Data to use ::

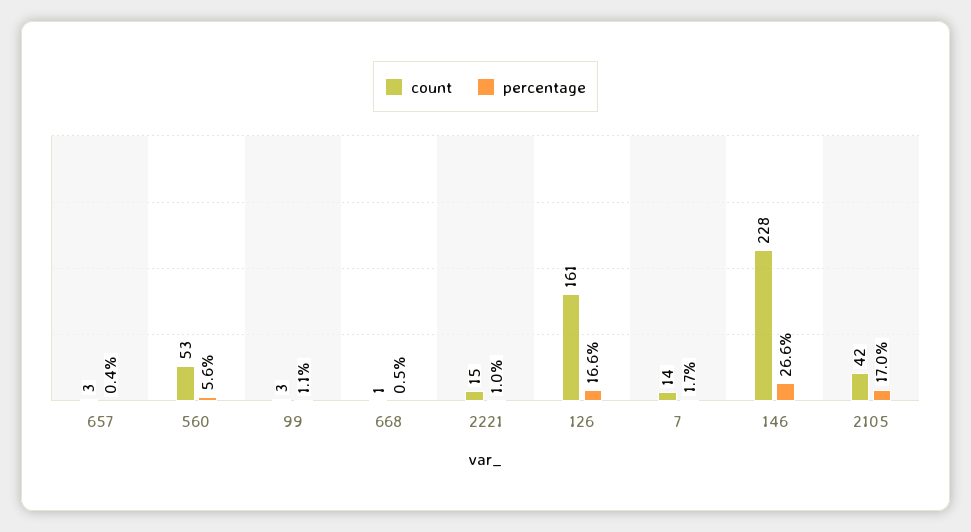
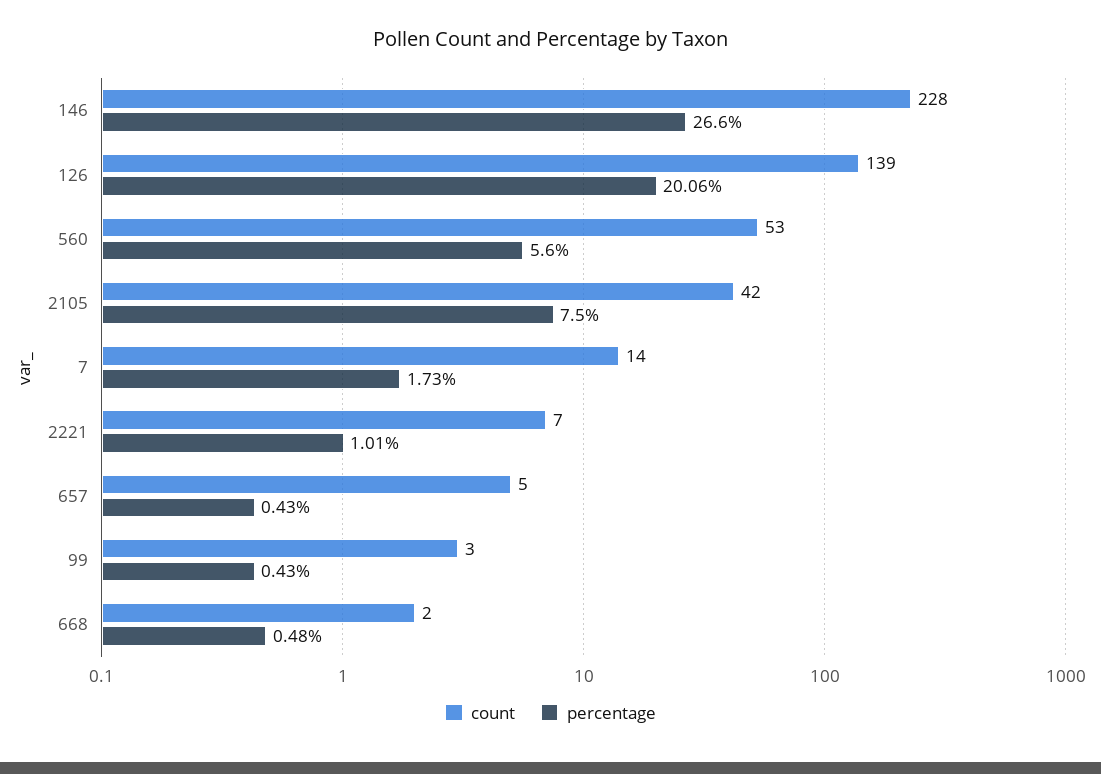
count, 657: 3 -> 5
percentage, 99: 1.1 -> 0.43
count, 668: 1 -> 2
count, 2221: 15 -> 7
count, 126: 161 -> 139
percentage, 126: 16.6 -> 20.06
percentage, 2105: 17 -> 7.5

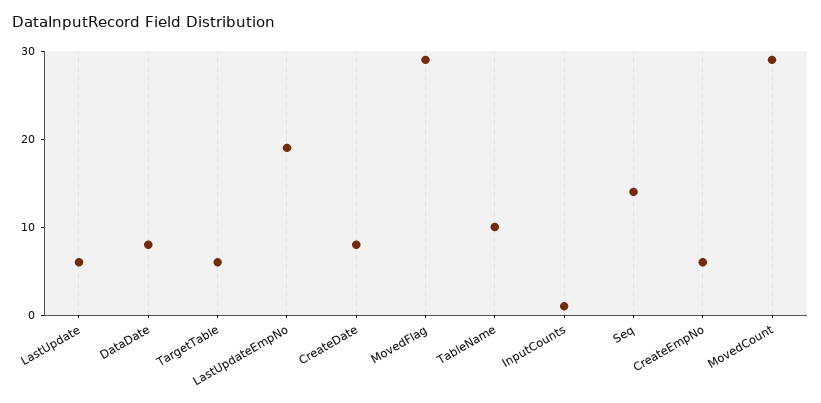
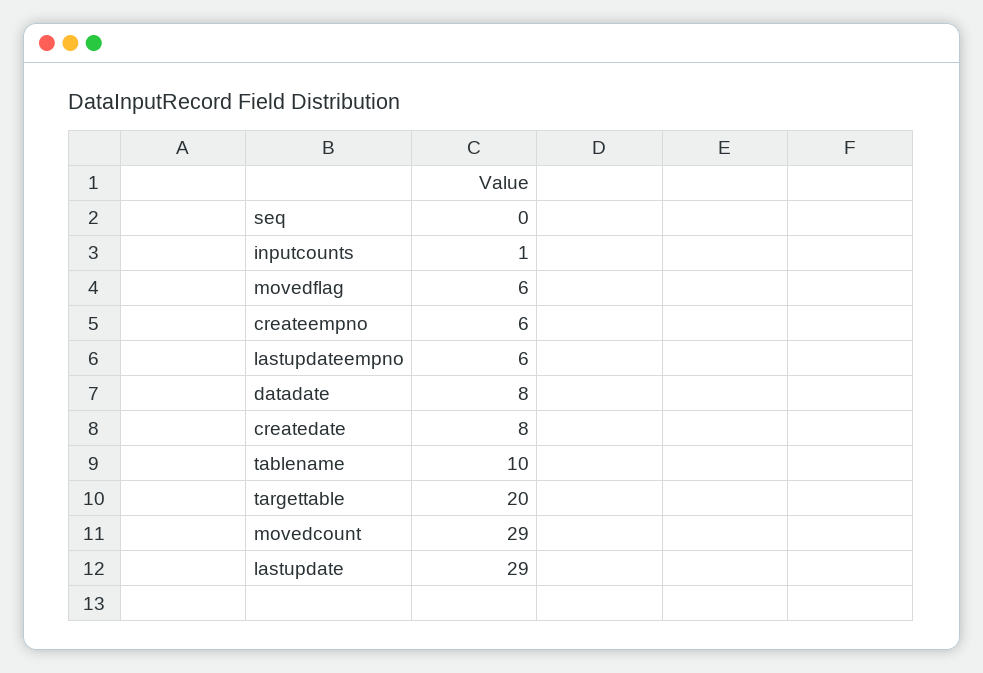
LastUpdate: 6 -> 29
TargetTable: 6 -> 20
LastUpdateEmpNo: 19 -> 6
MovedFlag: 29 -> 6
Seq: 14 -> 0

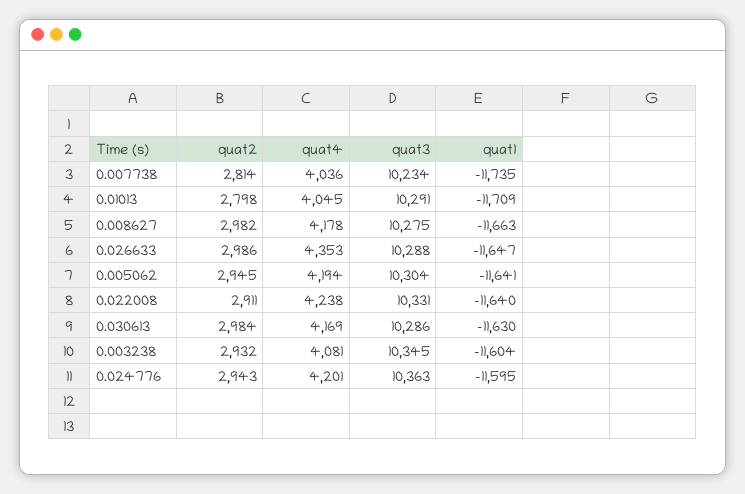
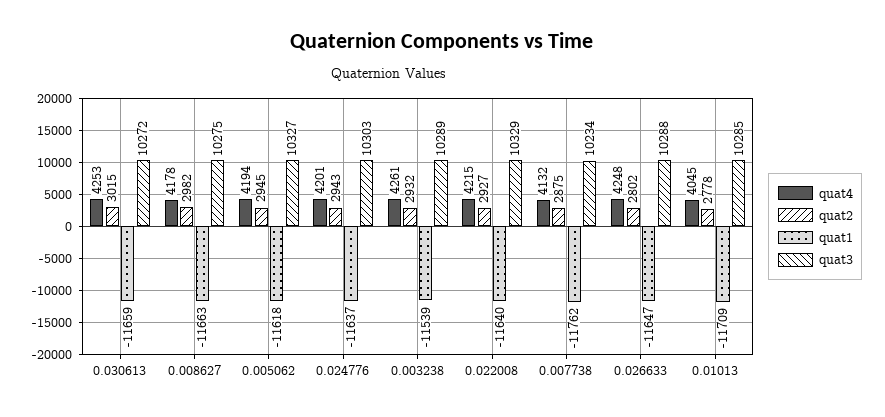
quat2, 0.007738: 2814 -> 2875
quat4, 0.007738: 4036 -> 4132
quat1, 0.007738: -11735 -> -11762
quat2, 0.01013: 2798 -> 2778
quat3, 0.01013: 10291 -> 10285
quat2, 0.026633: 2986 -> 2802
quat4, 0.026633: 4353 -> 4248
quat3, 0.005062: 10304 -> 10327
quat1, 0.005062: -11641 -> -11618
quat2, 0.022008: 2911 -> 2927
quat4, 0.022008: 4238 -> 4215
quat3, 0.022008: 10331 -> 10329
quat2, 0.030613: 2984 -> 3015
quat4, 0.030613: 4169 -> 4253
quat3, 0.030613: 10286 -> 10272
quat1, 0.030613: -11630 -> -11659
quat4, 0.003238: 4081 -> 4261
quat3, 0.003238: 10345 -> 10289
quat1, 0.003238: -11604 -> -11539
quat3, 0.024776: 10363 -> 10303
quat1, 0.024776: -11595 -> -11637

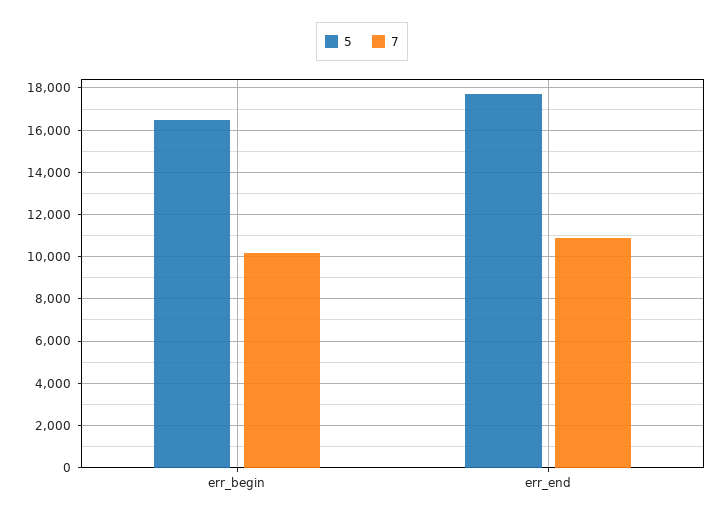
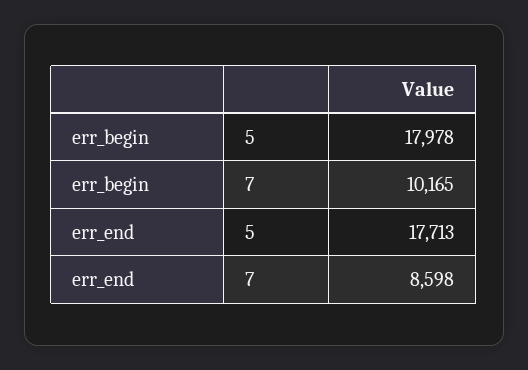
5, err_begin: 16500 -> 17978
7, err_end: 11000 -> 8598

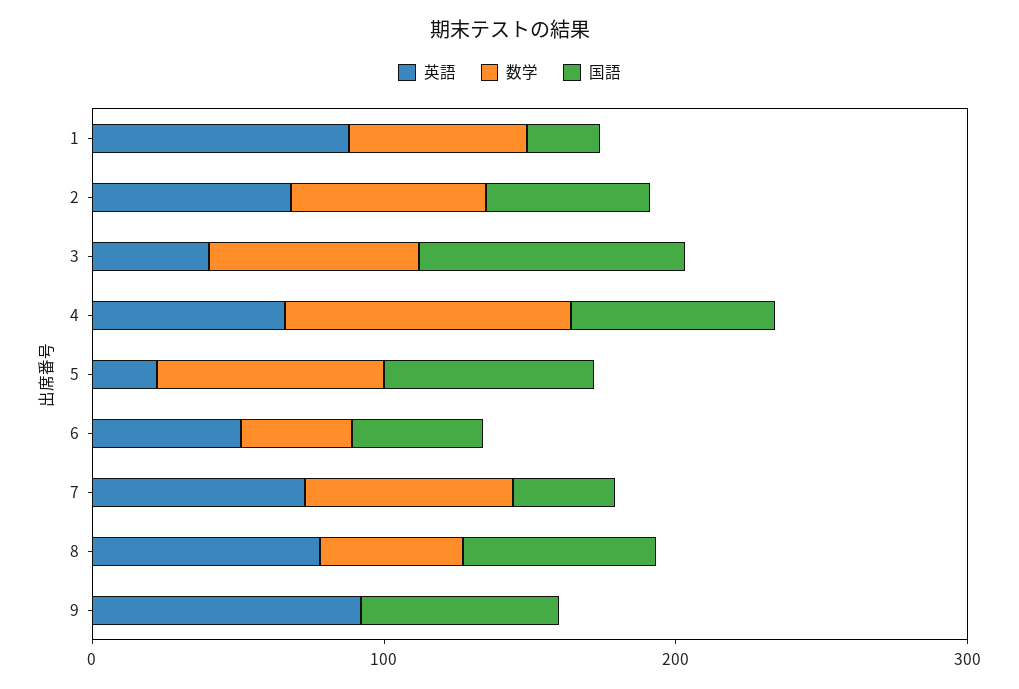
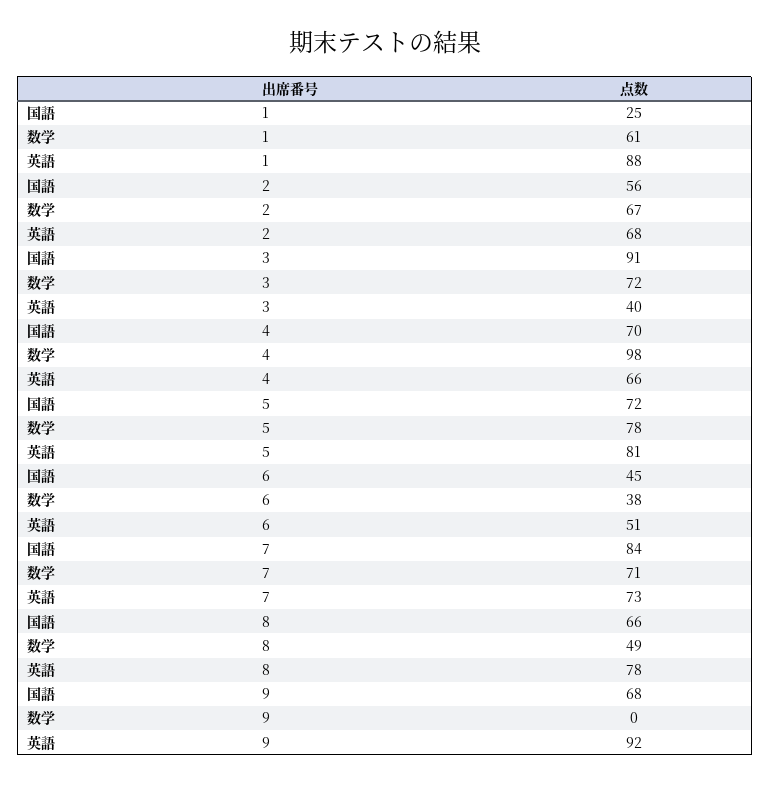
英語, 5: 20 -> 81
国語, 7: 40 -> 84

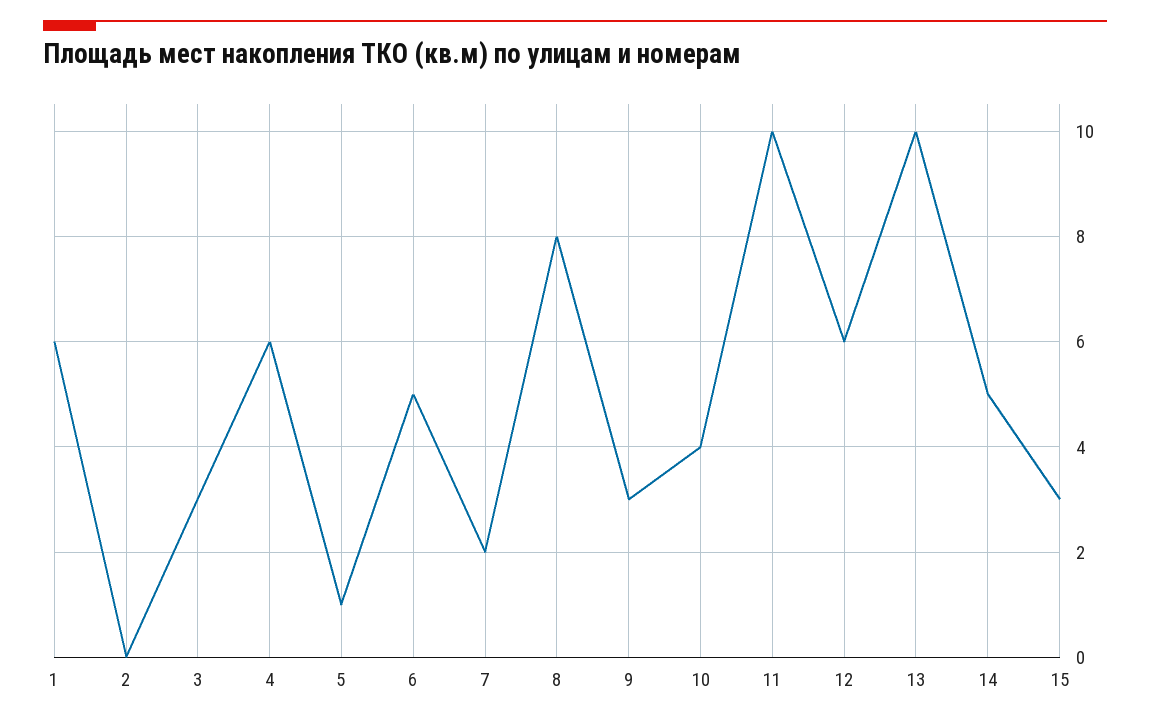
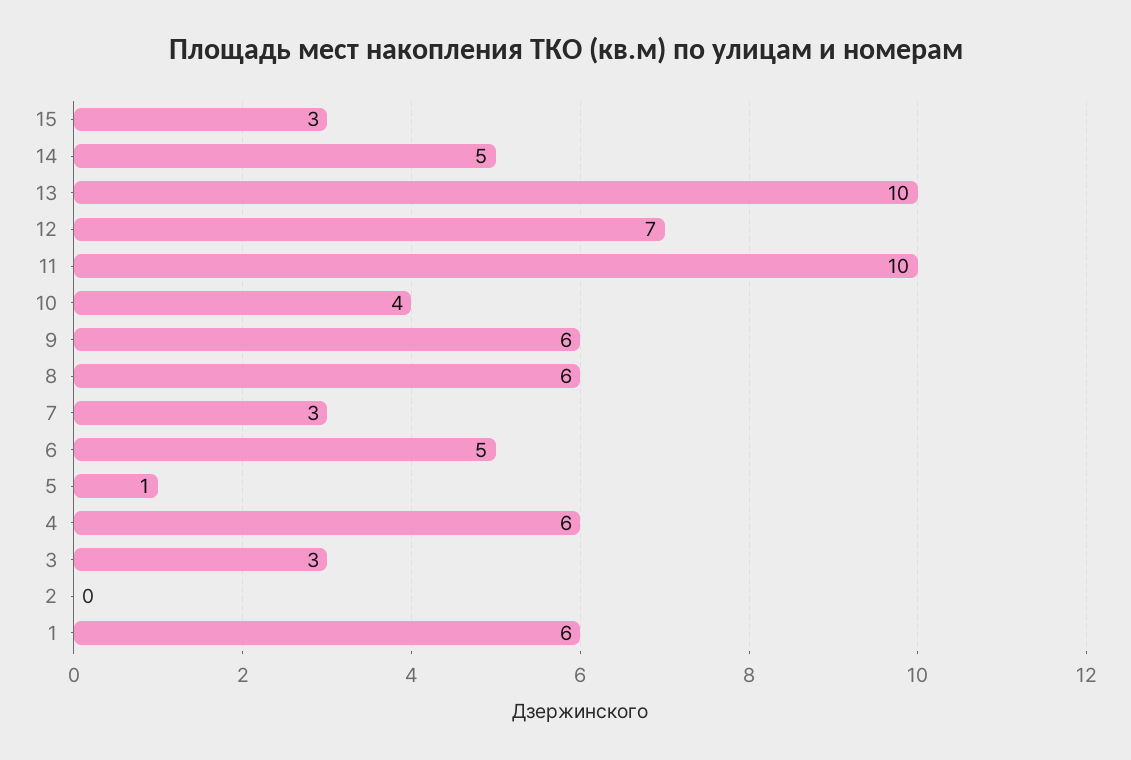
7: 2 -> 3
8: 8 -> 6
9: 3 -> 6
12: 6 -> 7

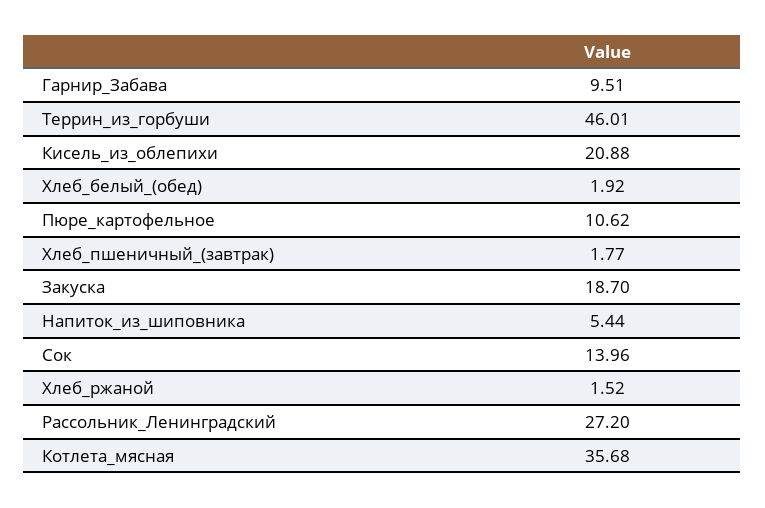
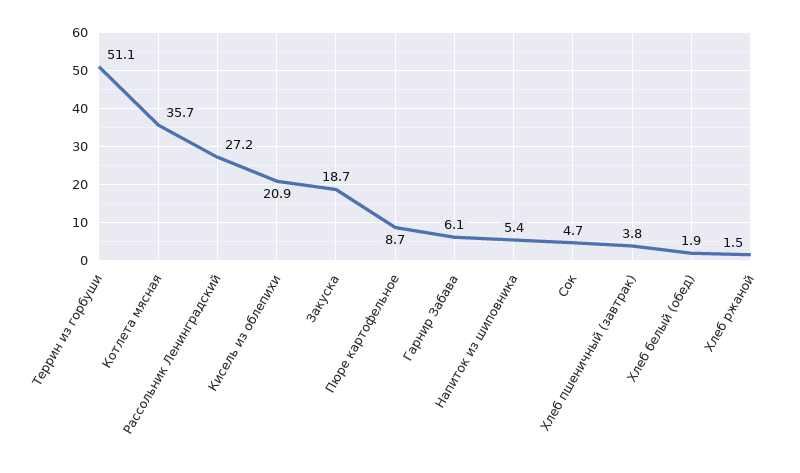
Гарнир_Забава: 9.51 -> 6.1
Террин_из_горбуши: 46.01 -> 51.1
Пюре_картофельное: 10.62 -> 8.7
Хлеб_пшеничный_(завтрак): 1.77 -> 3.8
Сок: 13.96 -> 4.7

About this exercise :: Write out the records above exactly. Begin with the first line, end with the line holding "quat2, 0.007738: 2814 -> 2875", and drop the pictures.

Written answer ::
count, 657: 3 -> 5
percentage, 99: 1.1 -> 0.43
count, 668: 1 -> 2
count, 2221: 15 -> 7
count, 126: 161 -> 139
percentage, 126: 16.6 -> 20.06
percentage, 2105: 17 -> 7.5

LastUpdate: 6 -> 29
TargetTable: 6 -> 20
LastUpdateEmpNo: 19 -> 6
MovedFlag: 29 -> 6
Seq: 14 -> 0

quat2, 0.007738: 2814 -> 2875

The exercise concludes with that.